Aegon chief investment officer Steven Jones offers a bleak gothic flashback to Truss’s brief but chaotic rule.
“It’s October 2022 again. The memory of gilt market chaos - triggered by unfunded tax cuts - haunts the corridors of Westminster and the Bank of England. The long-dated gilt beast stirred then, and it remembers. Now, with unfunded spending pledges mounting once more, it rises again.
“This summer, the monster creeps through the markets, visible yet ignored. But come autumn, it will not be quiet. It will roar. It will demand a price - not just in pounds, but in credibility. The UK’s reputation with international investors hangs in the balance. The cost of funding the government may become unbearable.”

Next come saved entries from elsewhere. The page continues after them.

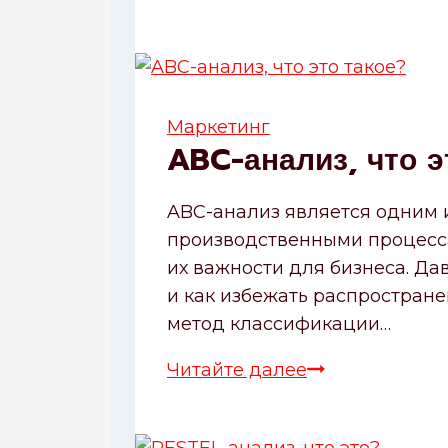
продаж,
что
это?
Маркетинг
ABC-анализ, что э
ABC-анализ является одним 
производственными процесса
их важности для бизнеса. Дав
и как избежать распростране
метод классификации…
Читайте далее
ABC-
анализ,
что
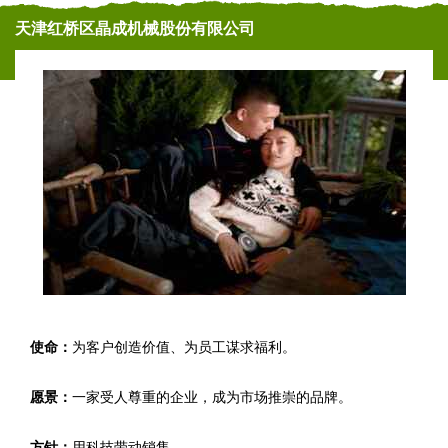
天津红桥区晶成机械股份有限公司
使命：
为客户创造价值、为员工谋求福利。
愿景：
一家受人尊重的企业，成为市场推崇的品牌。
方针：
用科技带动销售。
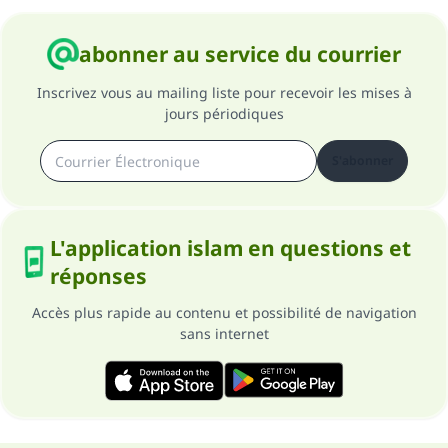
abonner au service du courrier
Inscrivez vous au mailing liste pour recevoir les mises à
jours périodiques
S'abonner
L'application islam en questions et
réponses
Accès plus rapide au contenu et possibilité de navigation
sans internet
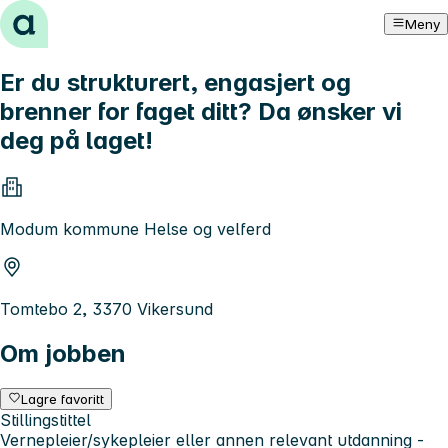
Hopp til innhold
Meny
Er du strukturert, engasjert og
brenner for faget ditt? Da ønsker vi
deg på laget!
Modum kommune Helse og velferd
Tomtebo 2, 3370 Vikersund
Om jobben
Lagre favoritt
Stillingstittel
Vernepleier/sykepleier eller annen relevant utdanning -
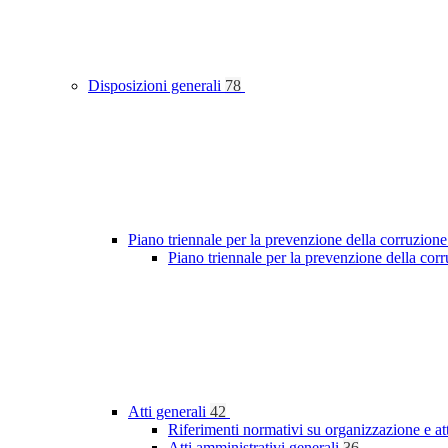
Disposizioni generali
78
Piano triennale per la prevenzione della corruzione
Piano triennale per la prevenzione della cor
Atti generali
42
Riferimenti normativi su organizzazione e at
Atti amministrativi generali
36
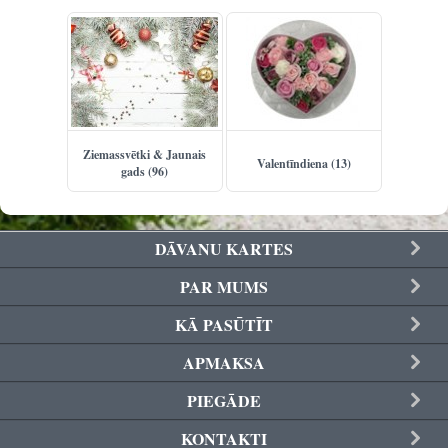
Ziemassvētki & Jaunais
Valentīndiena (13)
gads (96)
DĀVANU KARTES
PAR MUMS
KĀ PASŪTĪT
APMAKSA
PIEGĀDE
KONTAKTI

Nor is Jones the only one with Truss at front of mind. As Julian Bishop, portfolio manager of the Brunner Ord (LSE:BUT) Trust, observes, the US too “could suffer a Liz Truss moment if the deficit is not tackled”.
He explains: “The high level of government debt in the US, the high fiscal deficit, and the lack of any plan to deal with it is an obvious worry. When debt affordability is called into question, investors quite rightly expect a higher interest rate to compensate for the risk that the debt is monetised.”
Overall, the angles taken by these managers may be diverse, but almost all are unsettled by the disconnect between current relatively calm waters for markets and the numerous potential economic dangers lurking just below the surface. Caution, it seems, is the name of the game.